Em todo o país, 177.628 crianças foram atingidas pela falta de lar ou o risco de perder o teto. Os dados mapearam também 174.512 idosos, 623.256 mulheres e 685.582 pessoas negras entre as vítimas de conflito por terra e moradia, como o Despejo Zero define a situação.

Os casos de remoção total ou parcial ocorrem principalmente nas regiões Sudeste (mais de 16 mil), Nordeste (mais de 10 mil), Norte (mais de 8 mil), Centro-Oeste (mais de 5 mil) e Sul (mais de 4 mil).

Além das famílias desalojadas no período, o mapeamento inclui as famílias que estão em risco de perder o teto. Ao todo, 217.881 delas estão sob ameaça em 933 registros diferentes pelo país.

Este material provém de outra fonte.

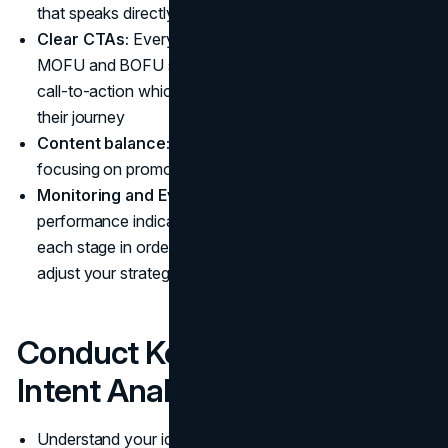
that speaks directly to their pain points
Clear CTAs:
Every bit of content, particularly in the
MOFU and BOFU stages, must have a definite, explicit
call-to-action which takes the prospect further along
their journey
Content balance:
Don't fall into the trap of overly
focusing on promotional content
Monitoring and Evaluation:
Keep an eye on the
performance indicators (KPIs) that are important at
each stage in order to grasp what is effective and then
adjust your strategy accordingly
Conduct Keyword and SERP
Intent Analysis
Understand your ideal customer and their challenges to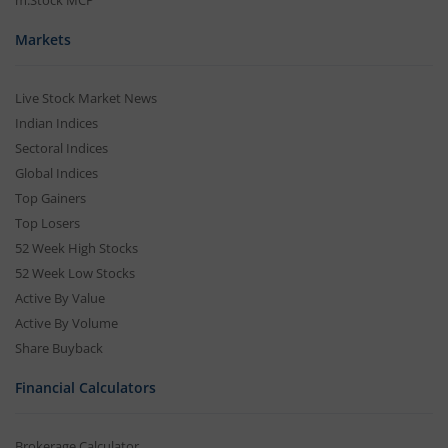
m.Stock MCP
Markets
Live Stock Market News
Indian Indices
Sectoral Indices
Global Indices
Top Gainers
Top Losers
52 Week High Stocks
52 Week Low Stocks
Active By Value
Active By Volume
Share Buyback
Financial Calculators
Brokerage Calculator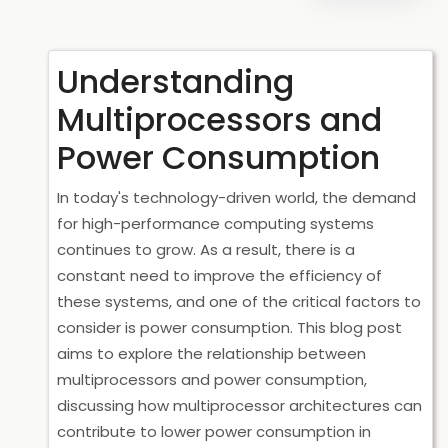
Understanding
Multiprocessors and
Power Consumption
In today's technology-driven world, the demand
for high-performance computing systems
continues to grow. As a result, there is a
constant need to improve the efficiency of
these systems, and one of the critical factors to
consider is power consumption. This blog post
aims to explore the relationship between
multiprocessors and power consumption,
discussing how multiprocessor architectures can
contribute to lower power consumption in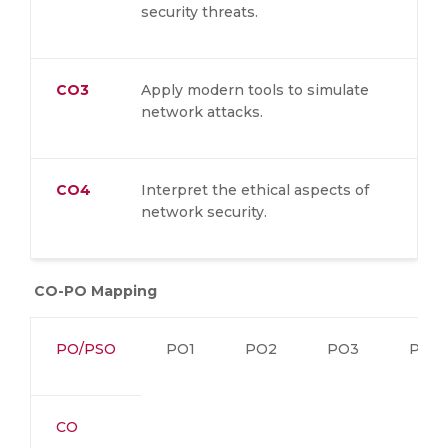
security threats.
CO3
Apply modern tools to simulate
network attacks.
CO4
Interpret the ethical aspects of
network security.
CO-PO Mapping
PO/PSO
PO1
PO2
PO3
PO4
CO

Em paralelo, foram identificadas 56.955 famílias com despejos suspensos durante a pandemia.

‘Fique em casa’

 

Raquel diz que a criação do mapa nacional de despejos se deu com a campanha “fique em casa”, motivada para evitar a proliferação do coronavírus.

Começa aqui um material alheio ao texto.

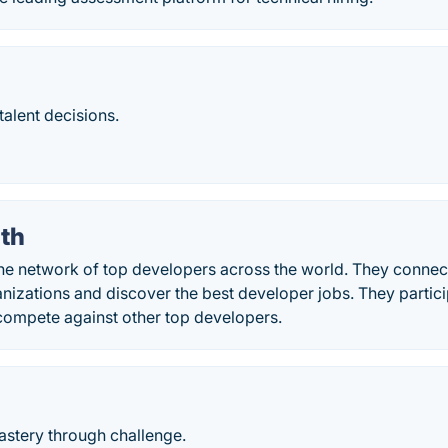
talent decisions.
th
he network of top developers across the world. They connect
nizations and discover the best developer jobs. They parti
compete against other top developers.
stery through challenge.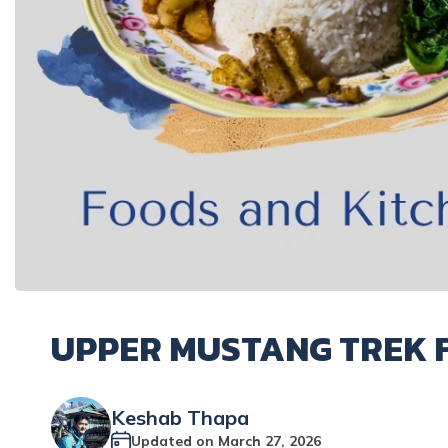
UPPER MUSTANG TREK 
Keshab Thapa
Updated on
March 27, 2026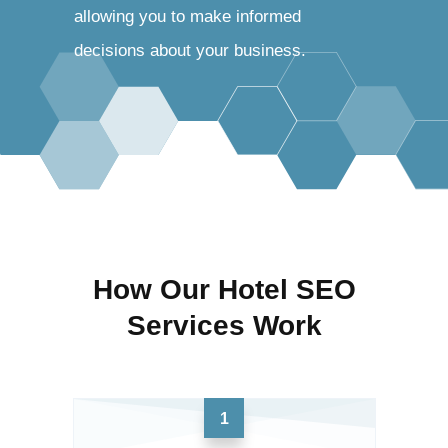
allowing you to make informed
decisions about your business.
How Our Hotel SEO
Services Work
1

“Da forma como o mapa está hoje, o surgimento é do início da pandemia, quando identificamos que a principal recomendação é para conter a pandemia era ‘ficar em casa’. Foi assim que começamos a identificar grupos e comunidades em extra vulnerabilidade serem despejados”, afirma.

Segundo Raquel, a iniciativa tem dois objetivos: denunciar a violação de direito à moradia e outras violações em meio à crise sanitária e suprir a lacuna de dados oficiais sobre reintegrações de posses e despejos.

“Estamos falando de famílias em extrema condição de vulnerabilidade. Não acontece com família de mais alta renda, e sim com pessoas historicamente vulnerabilizadas — principalmente as que têm mais baixa renda. Quando se olha o recorde, mulheres, crianças, idosos e população negra são predominantes”, diz a representante.

Raquel diz que o grupo tem “expectativa com o novo governo e com o desenho do novo programa” e como ele pode “trazer benefícios concretos para a vida dessas pessoas”.